Friends, peace be with you.
If you walk into the parish hall, you may notice something new sitting in one of the corners. It is a 1972 Wicks practice pipe organ. I was able to purchase it in a recent auction for Iowa Wesleyan University. We were hoping to get an organ for the chapel when we celebrate First Saturday Mass and, at first, we thought this would work there. I put a very low bid ($25) on the website and contacted an organ tuning and building company I trust out of Chicago called Bogue Services. Aaron, one of the technicians with whom I worked in Bellevue, called me and told me he had seen similar organs sell for anywhere from $5000-$8000. In the following days, I kept an eye on it to see how much it would go for. Normally, I would have convened a meeting with the finance council to get advice for how much we would spend but this all went rather quickly and I didn’t think anyone on the council would have particular expertise when it comes to the price of organs. Therefore, I stuck with the experts and decided not to spend more than $5000. In the end, I was able to acquire it for $2500 and I got Aaron and his brother to move the organ from Mount Pleasant to Cedar Rapids, clean it up, and tune it. They are working on designing a possible moveable platform under it in case we’d want to move it closer to the chapel for First Saturday. Its footprint and height make it impossible to to actually move into the chapel but it could sit in the hallway outside the parish hall with the doors open between there and the chapel to lead us in song.

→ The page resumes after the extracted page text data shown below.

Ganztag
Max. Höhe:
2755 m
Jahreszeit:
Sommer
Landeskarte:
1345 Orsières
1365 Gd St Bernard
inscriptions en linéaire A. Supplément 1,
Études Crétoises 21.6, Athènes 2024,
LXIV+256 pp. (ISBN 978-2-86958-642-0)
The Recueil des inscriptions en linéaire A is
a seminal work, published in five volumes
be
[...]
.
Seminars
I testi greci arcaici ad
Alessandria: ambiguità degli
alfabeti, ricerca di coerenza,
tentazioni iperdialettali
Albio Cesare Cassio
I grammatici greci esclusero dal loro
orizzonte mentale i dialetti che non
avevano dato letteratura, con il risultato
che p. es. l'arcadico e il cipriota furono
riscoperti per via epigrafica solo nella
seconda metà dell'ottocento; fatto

In its current place, it will be useful for choir practice and as a warm-up site for musicians before Masses. Currently, the musicians have to climb the stairs next to my apartment to a second-floor room with a keyboard in it. My hope is that, in the not too distant future, this room will become part of my living space so that a guest or a summer seminarian would have a place to watch TV or read a book that is separate from the living room. Currently, having a guest is quite challenging for me because there isn’t much privacy up there.
I could also see it being used for the CGS Christmas pageant instead of having it in the church. Connor Miller, our liturgist, may use it to help future organists learn how to play. And I would love to see it used by local musicians to have concerts or recitals in our social hall. I intend to invite the Mt. Mercy choir to come and do a concert in our social hall using it. The hope is to bless it as part of our upcoming parish picnic.

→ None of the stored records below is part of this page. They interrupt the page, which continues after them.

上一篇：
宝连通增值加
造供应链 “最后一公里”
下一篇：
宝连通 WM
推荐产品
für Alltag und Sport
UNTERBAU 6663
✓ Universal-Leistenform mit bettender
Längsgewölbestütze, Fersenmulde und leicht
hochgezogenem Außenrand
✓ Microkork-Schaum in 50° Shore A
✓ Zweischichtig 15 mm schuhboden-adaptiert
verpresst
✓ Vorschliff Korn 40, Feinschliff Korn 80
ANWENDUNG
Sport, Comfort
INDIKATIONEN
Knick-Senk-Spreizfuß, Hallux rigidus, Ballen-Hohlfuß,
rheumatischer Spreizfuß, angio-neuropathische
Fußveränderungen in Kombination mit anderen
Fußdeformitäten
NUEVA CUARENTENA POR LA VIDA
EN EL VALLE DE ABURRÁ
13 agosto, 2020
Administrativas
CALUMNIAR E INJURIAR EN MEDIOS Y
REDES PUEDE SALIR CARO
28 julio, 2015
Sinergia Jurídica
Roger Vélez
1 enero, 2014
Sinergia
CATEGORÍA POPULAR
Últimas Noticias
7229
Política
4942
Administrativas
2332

One request I have is for everyone, not just the kids, to refrain from playing around with it. It may be tempting to touch the pipes or even turn it on and start to play it but it is a fairly sensitive instrument. Moving the pipes affects their tuning. There are also all kinds of small wires that affect how much air goes where and, if they break or get pulled out, we have to call Chicago to come fix them. Connor Miller is in charge of that little machine and gets to determine who plays it. If you want to learn how to play it, he may even be willing to do so.